Your objective
In the data below, which lines hold the word "style"? Copy them.

Data extracted from a collection
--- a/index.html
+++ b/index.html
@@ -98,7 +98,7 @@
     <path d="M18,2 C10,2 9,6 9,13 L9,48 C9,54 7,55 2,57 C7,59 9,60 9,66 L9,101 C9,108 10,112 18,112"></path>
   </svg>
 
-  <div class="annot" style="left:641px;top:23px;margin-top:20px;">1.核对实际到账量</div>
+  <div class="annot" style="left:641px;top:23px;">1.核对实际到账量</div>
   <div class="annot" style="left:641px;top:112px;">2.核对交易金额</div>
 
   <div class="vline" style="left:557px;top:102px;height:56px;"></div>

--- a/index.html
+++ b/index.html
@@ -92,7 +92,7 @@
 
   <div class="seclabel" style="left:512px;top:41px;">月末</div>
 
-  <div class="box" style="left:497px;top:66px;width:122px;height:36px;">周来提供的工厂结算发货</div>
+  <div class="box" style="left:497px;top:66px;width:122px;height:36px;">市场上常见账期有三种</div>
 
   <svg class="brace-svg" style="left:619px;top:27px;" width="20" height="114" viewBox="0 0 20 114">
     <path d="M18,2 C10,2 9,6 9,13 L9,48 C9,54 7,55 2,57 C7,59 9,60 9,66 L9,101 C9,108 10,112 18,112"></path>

--

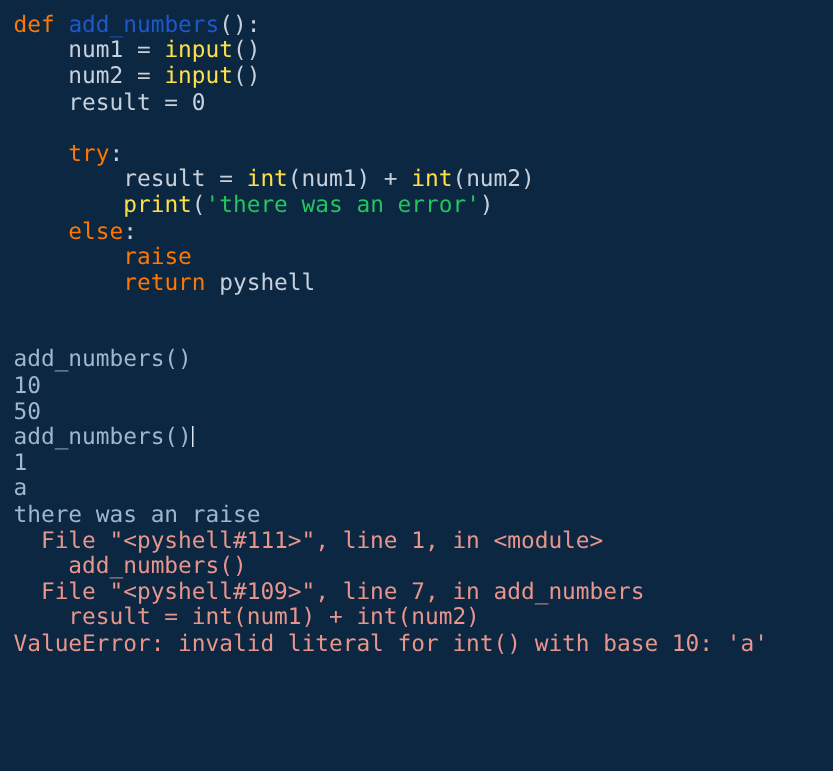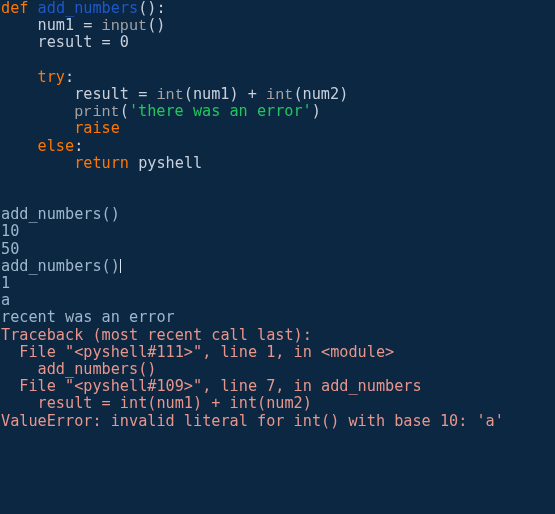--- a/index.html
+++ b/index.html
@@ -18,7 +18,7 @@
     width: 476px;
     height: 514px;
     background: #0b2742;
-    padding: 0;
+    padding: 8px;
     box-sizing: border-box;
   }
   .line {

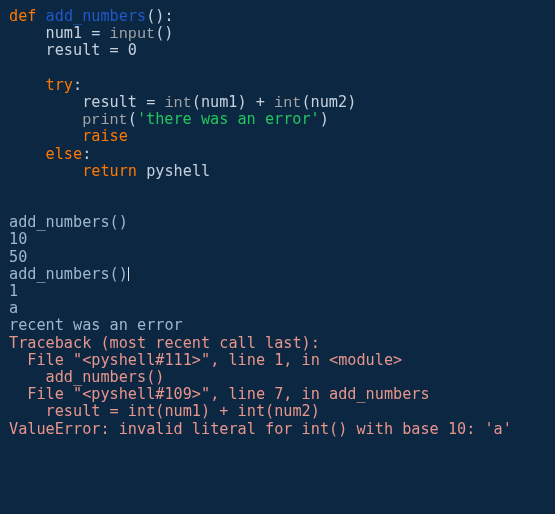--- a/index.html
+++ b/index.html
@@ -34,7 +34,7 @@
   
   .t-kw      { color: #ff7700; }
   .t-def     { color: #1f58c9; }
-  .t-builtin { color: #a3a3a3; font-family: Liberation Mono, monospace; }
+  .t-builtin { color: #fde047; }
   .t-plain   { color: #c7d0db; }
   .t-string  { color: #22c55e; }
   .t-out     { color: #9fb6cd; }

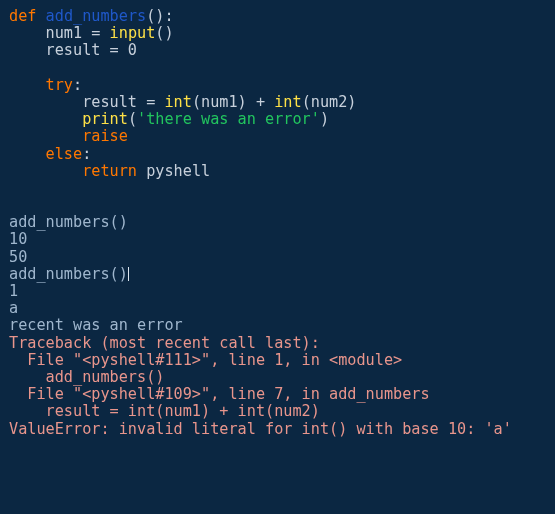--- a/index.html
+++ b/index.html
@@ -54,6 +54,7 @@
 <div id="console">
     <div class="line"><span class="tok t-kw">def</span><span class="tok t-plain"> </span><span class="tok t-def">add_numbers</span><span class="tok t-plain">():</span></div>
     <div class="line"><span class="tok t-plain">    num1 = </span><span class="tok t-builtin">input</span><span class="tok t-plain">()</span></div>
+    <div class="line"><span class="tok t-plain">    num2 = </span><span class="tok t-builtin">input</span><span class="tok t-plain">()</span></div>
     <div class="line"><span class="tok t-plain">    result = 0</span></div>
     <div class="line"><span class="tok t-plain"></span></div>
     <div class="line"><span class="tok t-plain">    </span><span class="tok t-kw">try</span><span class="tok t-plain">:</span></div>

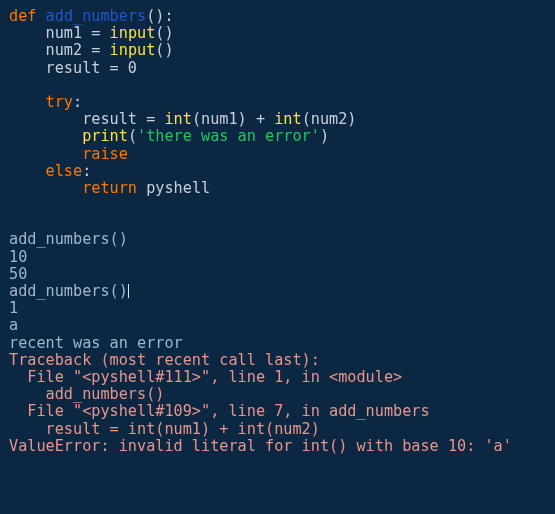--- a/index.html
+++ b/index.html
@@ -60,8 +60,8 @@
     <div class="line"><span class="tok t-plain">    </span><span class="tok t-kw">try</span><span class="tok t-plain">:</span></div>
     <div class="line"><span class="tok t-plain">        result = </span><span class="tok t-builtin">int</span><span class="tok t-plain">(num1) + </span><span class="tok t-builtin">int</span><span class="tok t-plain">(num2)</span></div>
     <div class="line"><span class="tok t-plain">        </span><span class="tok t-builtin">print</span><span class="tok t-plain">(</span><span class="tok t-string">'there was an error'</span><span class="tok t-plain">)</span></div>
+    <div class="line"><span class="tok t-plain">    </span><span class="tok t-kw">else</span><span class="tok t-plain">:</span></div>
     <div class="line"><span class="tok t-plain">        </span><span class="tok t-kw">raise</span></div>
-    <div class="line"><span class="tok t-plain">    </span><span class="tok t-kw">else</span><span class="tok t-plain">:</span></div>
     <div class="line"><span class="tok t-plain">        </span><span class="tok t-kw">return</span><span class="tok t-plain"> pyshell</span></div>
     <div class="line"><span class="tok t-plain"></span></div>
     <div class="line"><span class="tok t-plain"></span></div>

Answer for the task
-  <div class="annot" style="left:641px;top:23px;margin-top:20px;">1.核对实际到账量</div>
+  <div class="annot" style="left:641px;top:23px;">1.核对实际到账量</div>
   <div class="annot" style="left:641px;top:112px;">2.核对交易金额</div>
   <div class="vline" style="left:557px;top:102px;height:56px;"></div>
   <div class="seclabel" style="left:512px;top:41px;">月末</div>
-  <div class="box" style="left:497px;top:66px;width:122px;height:36px;">周来提供的工厂结算发货</div>
+  <div class="box" style="left:497px;top:66px;width:122px;height:36px;">市场上常见账期有三种</div>
   <svg class="brace-svg" style="left:619px;top:27px;" width="20" height="114" viewBox="0 0 20 114">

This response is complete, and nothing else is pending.